Le géographe Michel Lussault considère qu`il est temps d`apprendre aux jeunes la nouvelle condition urbaine étant donné que la population vit aujourd`hui majoritairement dans les villes. Pour lui, l`urbanisation est partout visible, à travers ses objets, ses architectures et ses infrastructures. Si bien que cet urbain généralisé auto-organisé est devenu le nouveau  » milieu  » de l`existence humaine. L`historien Gérard Noiriel croit qu`il y a urgence à enseigner l`histoire de l`immigration et que la transmission de celle-ci doit mobiliser les arts, la littérature et le cinéma. Enfin, pour Guy Fontaine, membre fondateur du Réseau universitaire Les Lettres européennes, l`identité européenne est une réalité littéraire évidente et qu`en ce sens l`initiation des élèves à leur culture continentale est indispensable.

La troisième partie « Éveiller » comprend des extraits de quatre textes (Derrida, Deleuze, Freinet, Serres) et quatre reportages.

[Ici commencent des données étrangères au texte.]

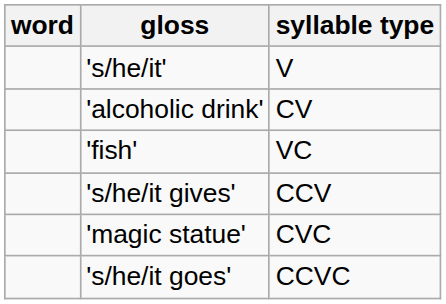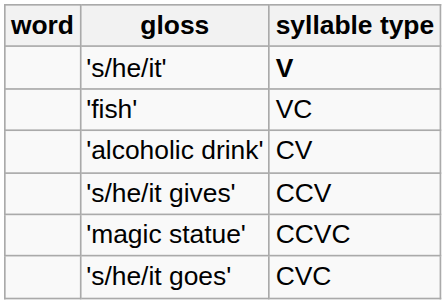's/he/it' | syllable type: normal -> bold
rows swapped: 'fish' <-> 'alcoholic drink'
'magic statue' | syllable type: CVC -> CCVC
's/he/it goes' | syllable type: CCVC -> CVC
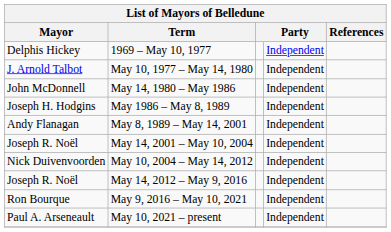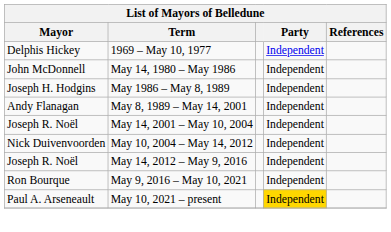- row: J. Arnold Talbot | May 10, 1977 – May 14, 1980 | Independent
May 10, 2021 – present | Party: no background -> gold background
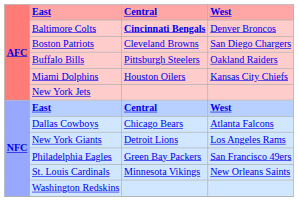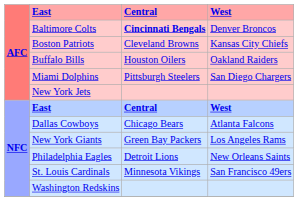Boston Patriots | West: San Diego Chargers -> Kansas City Chiefs
Buffalo Bills | Central: Pittsburgh Steelers -> Houston Oilers
Miami Dolphins | Central: Houston Oilers -> Pittsburgh Steelers
Miami Dolphins | West: Kansas City Chiefs -> San Diego Chargers
New York Giants | Central: Detroit Lions -> Green Bay Packers
Philadelphia Eagles | Central: Green Bay Packers -> Detroit Lions
Philadelphia Eagles | West: San Francisco 49ers -> New Orleans Saints
St. Louis Cardinals | West: New Orleans Saints -> San Francisco 49ers
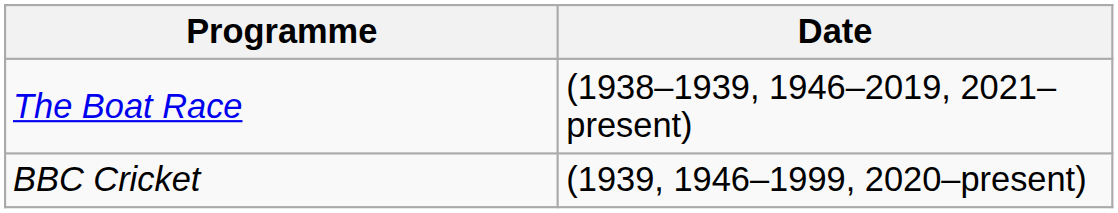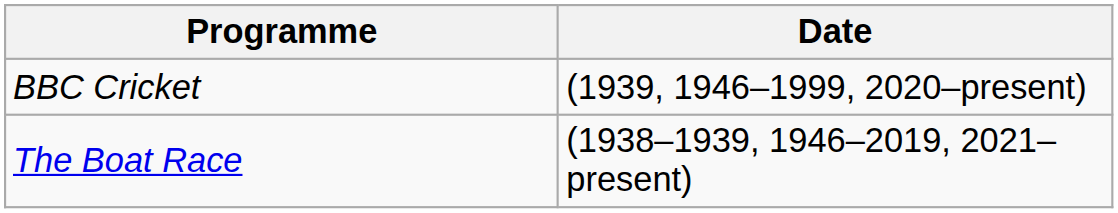rows swapped: The Boat Race <-> BBC Cricket
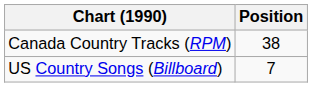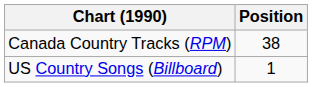US Country Songs (Billboard) | Position: 7 -> 1
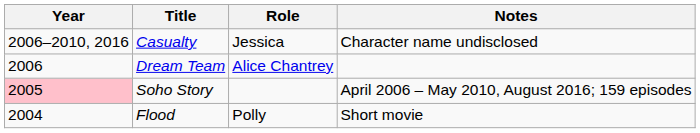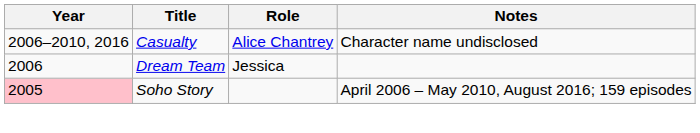Casualty | Role: Jessica -> Alice Chantrey
Dream Team | Role: Alice Chantrey -> Jessica
- row: 2004 | Flood | Polly | Short movie
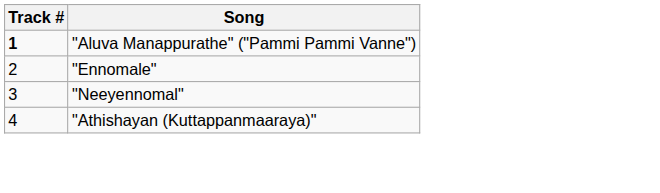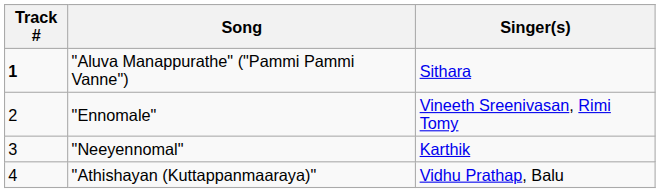+ column: Singer(s) | Sithara | Vineeth Sreenivasan, Rimi Tomy | Karthik | Vidhu Prathap, Balu
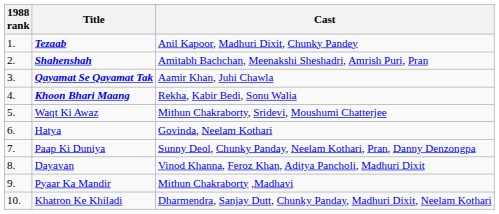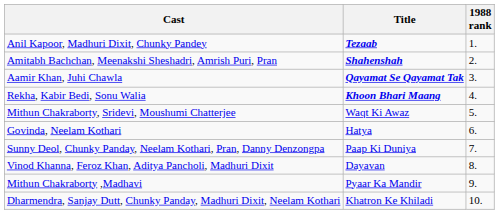columns swapped: 1988 rank <-> Cast
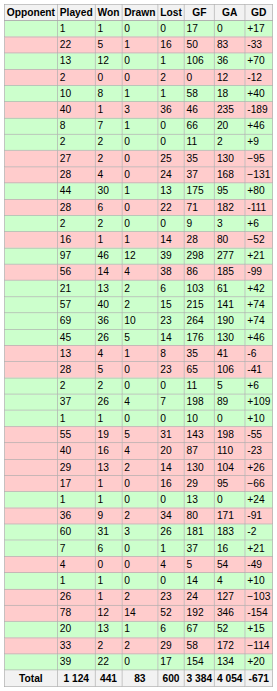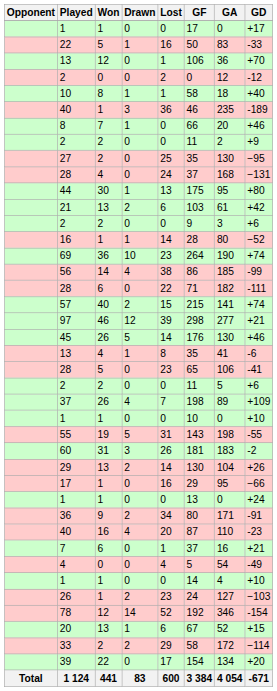rows swapped: 28 / 6 <-> 21
rows swapped: 69 <-> 97
rows swapped: 60 <-> 40 / 16
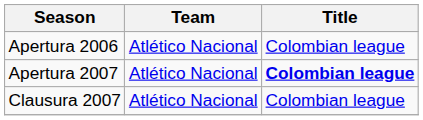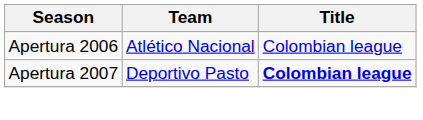Apertura 2007 | Team: Atlético Nacional -> Deportivo Pasto
- row: Clausura 2007 | Atlético Nacional | Colombian league
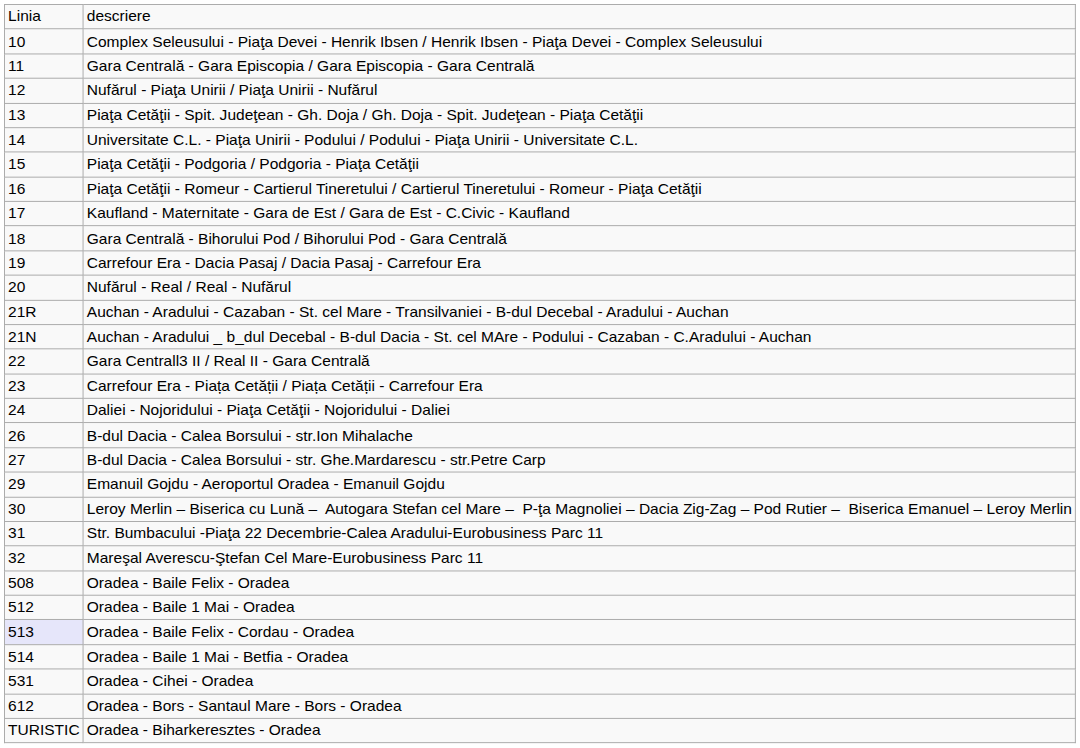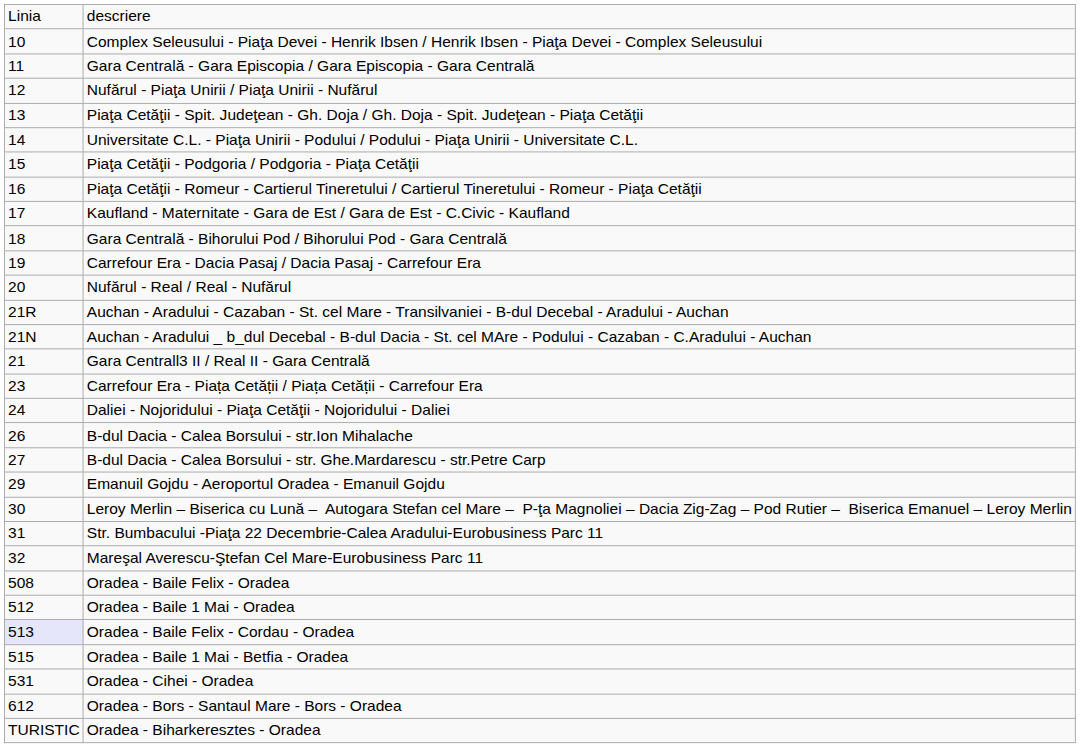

On y mentionne que pour éveiller au monde, il faut inventer d`autres manières d`enseigner, initier les petits à la philosophie, miser sur l`interdisciplinarité et faire le pari du logiciel libre. Dans le premier reportage, on rencontre Audrey Bigot-Destailleur, enseignante à l`école Sainte-Marie de Tourcoing, qui initie dans son atelier philosophique des écoliers à l`art de penser par soi-même dans le but de mieux les armer pour la vie. Sans ses ateliers philosophiques, les enfants de sa classe prennent un malin plaisir à déconstruire les idées reçues. Luc Cédelle, lui, s`intéresse au projet du collège expérimental Clisthène, à Bordeaux où un tiers du temps scolaire est consacré à l`interdisciplinarité. Un autre reportage s`intéresse au projet de Sylvain Connac qui expérimente la pédagogie coopérative pour les élèves d`un quartier en difficulté à l`école Antoine Balard, à Montpellier. Le projet est basé sur la prise de parole et la participation à la vie scolaire.